County brings Vero Beach to table for utility summit

By Michael Bielecki

VERO BEACH — Indian River County Commission Chairman Wesley Davis got his wish Tuesday, when the Vero Beach City Council agreed to attend a utilities summit on Oct. 15.

After months of meetings and back-and-forth comments about broaching the topic of utility consolidation, Davis decided to take his case directly to the council, where he faced a tough crowd. Overcoming the prejudice held by some of the council against past members of the County Commission, the council finally agreed to attend by a vote of 3-2 with Vice Mayor Tom White and Councilman Bill Fish dissenting, on the grounds that the meeting was premature and should have been postponed until more information could come to light.

The purpose of the 9 a.m. meeting at the Richardson Center is to discuss the consolidation of city and county water and sewer utilities. Indian River Shores will attend as the town is researching its options for utilities after its franchise agreements with the city expire in October 2016. Fellsmere, too, has been invited but for reasons of creating a partnership with the city to provide water services to annexed lands east of Interstate 95 which are slated for development in coming years.Most of the meeting’s subject matter will concern water, sewer, and irrigation utilities.

“It boils down to which is the best way to move forward,” said Davis. “Is consolidating the answer?
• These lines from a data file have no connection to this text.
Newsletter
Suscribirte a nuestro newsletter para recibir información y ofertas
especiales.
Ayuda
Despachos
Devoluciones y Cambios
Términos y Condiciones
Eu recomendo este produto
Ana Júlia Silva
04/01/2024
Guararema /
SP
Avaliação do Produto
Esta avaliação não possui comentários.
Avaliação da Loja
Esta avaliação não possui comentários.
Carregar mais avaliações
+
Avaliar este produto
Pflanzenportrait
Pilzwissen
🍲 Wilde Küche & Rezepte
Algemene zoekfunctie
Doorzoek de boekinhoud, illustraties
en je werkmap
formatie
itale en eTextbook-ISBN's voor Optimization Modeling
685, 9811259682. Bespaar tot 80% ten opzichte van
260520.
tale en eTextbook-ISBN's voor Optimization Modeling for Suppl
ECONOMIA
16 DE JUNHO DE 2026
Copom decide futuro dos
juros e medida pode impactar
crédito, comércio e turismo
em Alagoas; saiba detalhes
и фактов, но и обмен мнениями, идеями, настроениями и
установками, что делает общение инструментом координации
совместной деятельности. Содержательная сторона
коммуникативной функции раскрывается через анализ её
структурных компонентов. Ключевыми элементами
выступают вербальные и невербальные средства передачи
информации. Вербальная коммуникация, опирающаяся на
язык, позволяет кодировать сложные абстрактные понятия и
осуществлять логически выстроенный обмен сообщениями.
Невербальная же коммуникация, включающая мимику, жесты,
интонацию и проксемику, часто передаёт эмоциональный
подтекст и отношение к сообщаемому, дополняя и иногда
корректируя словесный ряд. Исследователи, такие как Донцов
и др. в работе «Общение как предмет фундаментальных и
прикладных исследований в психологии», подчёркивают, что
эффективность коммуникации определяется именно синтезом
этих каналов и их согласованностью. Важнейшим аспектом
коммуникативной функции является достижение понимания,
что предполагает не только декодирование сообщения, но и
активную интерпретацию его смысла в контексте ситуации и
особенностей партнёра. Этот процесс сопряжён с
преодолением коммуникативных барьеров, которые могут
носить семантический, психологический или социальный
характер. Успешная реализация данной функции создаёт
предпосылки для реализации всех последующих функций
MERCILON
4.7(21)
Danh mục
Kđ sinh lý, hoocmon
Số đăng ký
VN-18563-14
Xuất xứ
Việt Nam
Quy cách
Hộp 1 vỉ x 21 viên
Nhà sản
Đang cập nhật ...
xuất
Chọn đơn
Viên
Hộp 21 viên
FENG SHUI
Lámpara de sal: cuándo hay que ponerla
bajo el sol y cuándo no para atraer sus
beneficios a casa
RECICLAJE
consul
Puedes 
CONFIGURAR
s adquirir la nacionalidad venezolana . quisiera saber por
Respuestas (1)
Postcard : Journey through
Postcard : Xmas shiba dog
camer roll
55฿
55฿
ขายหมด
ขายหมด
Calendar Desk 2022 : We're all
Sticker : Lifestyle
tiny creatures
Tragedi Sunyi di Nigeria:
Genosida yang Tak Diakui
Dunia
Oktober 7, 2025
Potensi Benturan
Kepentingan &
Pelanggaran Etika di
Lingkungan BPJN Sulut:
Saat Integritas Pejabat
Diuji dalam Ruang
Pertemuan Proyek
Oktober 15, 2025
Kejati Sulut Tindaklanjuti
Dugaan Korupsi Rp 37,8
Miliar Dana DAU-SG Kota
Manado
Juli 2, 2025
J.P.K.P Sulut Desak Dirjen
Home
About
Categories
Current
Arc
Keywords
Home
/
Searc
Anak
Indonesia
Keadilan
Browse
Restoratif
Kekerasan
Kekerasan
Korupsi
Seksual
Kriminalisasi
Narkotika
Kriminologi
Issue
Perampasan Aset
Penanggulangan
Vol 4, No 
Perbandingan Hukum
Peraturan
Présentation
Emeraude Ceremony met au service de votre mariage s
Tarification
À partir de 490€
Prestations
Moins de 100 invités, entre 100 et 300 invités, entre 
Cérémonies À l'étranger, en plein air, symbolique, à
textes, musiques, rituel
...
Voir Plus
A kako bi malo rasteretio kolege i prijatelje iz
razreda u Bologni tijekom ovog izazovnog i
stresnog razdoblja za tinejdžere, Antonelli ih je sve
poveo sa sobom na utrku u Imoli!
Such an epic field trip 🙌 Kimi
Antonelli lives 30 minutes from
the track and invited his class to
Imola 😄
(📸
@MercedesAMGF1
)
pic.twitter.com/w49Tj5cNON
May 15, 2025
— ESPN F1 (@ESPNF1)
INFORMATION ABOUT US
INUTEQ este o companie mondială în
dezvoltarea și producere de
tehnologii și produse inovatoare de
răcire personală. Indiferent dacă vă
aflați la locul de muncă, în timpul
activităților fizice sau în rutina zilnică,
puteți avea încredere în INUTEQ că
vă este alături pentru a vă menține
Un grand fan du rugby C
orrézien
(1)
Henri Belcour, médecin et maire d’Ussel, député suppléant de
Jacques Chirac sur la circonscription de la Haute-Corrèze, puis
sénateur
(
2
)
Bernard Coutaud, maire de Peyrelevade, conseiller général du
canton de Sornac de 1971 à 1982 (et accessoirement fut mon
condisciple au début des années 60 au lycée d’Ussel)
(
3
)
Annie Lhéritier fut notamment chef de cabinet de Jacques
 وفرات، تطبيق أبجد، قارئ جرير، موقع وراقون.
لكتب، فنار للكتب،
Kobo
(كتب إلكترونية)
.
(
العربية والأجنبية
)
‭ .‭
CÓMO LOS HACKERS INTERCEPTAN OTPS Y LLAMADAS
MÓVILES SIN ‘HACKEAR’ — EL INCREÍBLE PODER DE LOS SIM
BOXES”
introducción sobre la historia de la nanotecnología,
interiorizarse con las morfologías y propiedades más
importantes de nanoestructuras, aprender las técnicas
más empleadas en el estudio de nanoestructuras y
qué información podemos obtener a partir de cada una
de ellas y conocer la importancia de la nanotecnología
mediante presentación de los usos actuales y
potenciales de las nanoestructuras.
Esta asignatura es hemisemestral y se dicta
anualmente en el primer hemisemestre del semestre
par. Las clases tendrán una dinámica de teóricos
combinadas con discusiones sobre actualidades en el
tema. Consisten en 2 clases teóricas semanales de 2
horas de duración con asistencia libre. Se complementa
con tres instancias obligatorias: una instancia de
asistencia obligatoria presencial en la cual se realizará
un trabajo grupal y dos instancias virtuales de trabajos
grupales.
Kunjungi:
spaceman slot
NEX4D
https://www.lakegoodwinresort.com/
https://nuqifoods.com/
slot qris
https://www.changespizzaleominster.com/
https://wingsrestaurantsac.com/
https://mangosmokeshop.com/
I’m not sure, maybe leaving it status quo is the best we can do? That’s the nature of the meeting we’re having.”

Davis was bold in telling the city council that he would hold the meeting without representation from them if they decided not to come.

“I can’t imagine them holding a meeting without us,” said Debra Fromang. “The timing is unfortunate from our perspective, but I don’t think we have any choice but to go and make sure our questions are asked and answered. We need to get a serious list of questions together for this meeting.”

City Manager Jim Gabbard vowed to work hard over the next two days to gather up information to prepare the council for the meeting. Davis promised to arrange for a large packet of documents to be provided to council members by Wednesday, “everything we have,” he said, would be shared with city officials.

“The people at this meeting will want to hear from us,” said Gabbard. “They want to hear what our thoughts are. From what Wesley told us tonight, our involvement at this point will be limited, and they aren’t looking for a set commitment.”

Frustrated with the fact that he approached then-Commission Chair Sandra Bowden two years ago and was left hanging because the county had no extra capacity to serve city customers, Mayor Sabe Abell admitted grudgingly that a cooperative venture could be a possibility. Since then, the county has made major investments in the infrastructure of the utility system to accomodate growth which never materialized due to the recession and the real estate downturn.

“Two years ago we threw this out there to the County Commission and it didn’t get answered,” said Abell. “I think it’s totally inappropriate that the County Commission schedule a meeting that involves a big issue with Vero Beach without getting our opinion on the meeting. The problem has not been us. Vero Beach would spend up to $58 million if we agree to do this.”